■ **TEXT FOR ANALYSIS**
╭──
This column contains the same sentiments about the draft advocated by Gen. McChrystal, Ricks, and (incessantly) Congressman Rangel. Namely, if everyone, black white rich poor (now) men women, suffered the effects of war together, people would stop fighting them so damned often. (Sirota even uses Dwight Elliott Stone, the last man forced into Vietnam, to cement his case that the draft should menace everyone. Poor Stone apparently grew to embrace this idea years after trying desperately to evade conscription.)

The idea that the draft would stop perpetual war  is tempting to consider for a minute. After all, wasn’t it that sword of Damocles hanging over every middle class kid that finally made Americans say enough was enough during Vietnam? Isn’t it worth a try?

No. Because you don’t end mass-murder by enslaving enough people to maybe, eventually, piss off the masses.

War drones, for all their horrors, are at least not hundreds of thousands of enslaved men forced to fight. Piloting drones requires training. Most aspects of warfare now require much more training than in Vietnam days. This is one reason the draft is no longer popular among government. Nor is it popular among respondents to Gallup polls.

Sirota’s short piece is not as obviously offensive as Rangel’s alarming February comments about going into the military  screaming and coming out saluting the flag. But it’s nasty and sneaky and scary all the same. He’s too timid to say “Let’s Draft Our Kids” as Ricks did in The New York Times last year. Some want a draft — or “national service” — because they believe that 18-year-olds belong to the country, not themselves. Those national greatness morons — or just people who think terrorists are that powerful –  are more similar to Sirota than he might think, and they’re more honest. Sirota ends his piece with:

Well-meaning people can certainly disagree about whether a modern-day draft is a good idea or not (and it may not be). But 40 years into the all-volunteer experiment, it is clear that ending conscription was as much about giving citizens the liberty to abstain from as about quashing popular opposition to martial decisions. By design, it weakened our democratic connection to the armed forces, a connection that is the only proven safeguard against unbridled militarism.
╰──
■ **RECORD SET**
╭──
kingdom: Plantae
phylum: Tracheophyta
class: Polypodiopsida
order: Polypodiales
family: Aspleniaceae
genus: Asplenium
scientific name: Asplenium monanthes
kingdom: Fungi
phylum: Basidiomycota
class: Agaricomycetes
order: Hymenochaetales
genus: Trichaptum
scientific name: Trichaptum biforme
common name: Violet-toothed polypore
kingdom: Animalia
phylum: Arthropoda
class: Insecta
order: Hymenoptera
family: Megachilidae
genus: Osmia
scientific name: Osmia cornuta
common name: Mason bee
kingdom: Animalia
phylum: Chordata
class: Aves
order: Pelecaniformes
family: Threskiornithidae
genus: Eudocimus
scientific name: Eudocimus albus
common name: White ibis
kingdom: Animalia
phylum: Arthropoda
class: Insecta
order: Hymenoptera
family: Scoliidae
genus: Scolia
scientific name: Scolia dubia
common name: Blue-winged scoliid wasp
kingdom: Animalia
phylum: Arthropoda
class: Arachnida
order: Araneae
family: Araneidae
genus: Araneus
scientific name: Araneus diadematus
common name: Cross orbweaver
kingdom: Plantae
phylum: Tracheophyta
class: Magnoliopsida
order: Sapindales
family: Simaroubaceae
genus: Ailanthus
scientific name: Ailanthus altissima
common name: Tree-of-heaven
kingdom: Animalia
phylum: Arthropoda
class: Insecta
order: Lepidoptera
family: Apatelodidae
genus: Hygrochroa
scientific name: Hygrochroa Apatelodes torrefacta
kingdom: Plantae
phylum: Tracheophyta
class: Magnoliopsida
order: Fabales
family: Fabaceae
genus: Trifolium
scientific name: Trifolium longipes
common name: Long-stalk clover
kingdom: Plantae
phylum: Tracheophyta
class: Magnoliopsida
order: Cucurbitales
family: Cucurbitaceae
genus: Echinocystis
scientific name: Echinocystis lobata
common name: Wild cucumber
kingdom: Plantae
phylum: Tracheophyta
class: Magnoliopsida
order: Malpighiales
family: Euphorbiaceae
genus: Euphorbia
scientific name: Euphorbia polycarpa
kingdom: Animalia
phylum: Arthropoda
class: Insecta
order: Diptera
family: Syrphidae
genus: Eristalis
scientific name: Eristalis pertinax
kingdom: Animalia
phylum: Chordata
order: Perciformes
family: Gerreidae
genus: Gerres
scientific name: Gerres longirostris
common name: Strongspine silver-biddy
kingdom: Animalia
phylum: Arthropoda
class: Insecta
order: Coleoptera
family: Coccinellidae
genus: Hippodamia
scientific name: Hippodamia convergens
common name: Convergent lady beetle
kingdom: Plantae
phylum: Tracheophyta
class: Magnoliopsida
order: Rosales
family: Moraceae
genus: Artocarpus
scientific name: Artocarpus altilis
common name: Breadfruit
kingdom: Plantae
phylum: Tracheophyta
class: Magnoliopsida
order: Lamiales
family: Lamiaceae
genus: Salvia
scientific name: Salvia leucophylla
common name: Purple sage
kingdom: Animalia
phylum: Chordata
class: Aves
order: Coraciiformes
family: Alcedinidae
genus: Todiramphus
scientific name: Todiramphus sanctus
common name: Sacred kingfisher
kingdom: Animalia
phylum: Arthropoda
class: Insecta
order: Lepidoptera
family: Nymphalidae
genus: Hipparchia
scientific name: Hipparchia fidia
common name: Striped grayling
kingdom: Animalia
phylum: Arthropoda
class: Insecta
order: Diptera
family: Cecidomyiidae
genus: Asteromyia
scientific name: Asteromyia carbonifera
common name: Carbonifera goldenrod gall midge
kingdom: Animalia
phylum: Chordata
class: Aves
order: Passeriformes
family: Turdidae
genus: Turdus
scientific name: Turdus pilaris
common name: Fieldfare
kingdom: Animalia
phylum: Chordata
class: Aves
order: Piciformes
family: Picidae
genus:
╰──
■ **PROBLEM A**
In the draft column, who was the last man forced into Vietnam?
■ **PROBLEM B**
Which groups of people does the draft column list when it describes "everyone" suffering the effects of war together?
Answer from the draft column alone.

■ **EXERCISE ANSWER A**
Dwight Elliott Stone

■ **EXERCISE ANSWER B**
Black, white, rich, poor, men, and women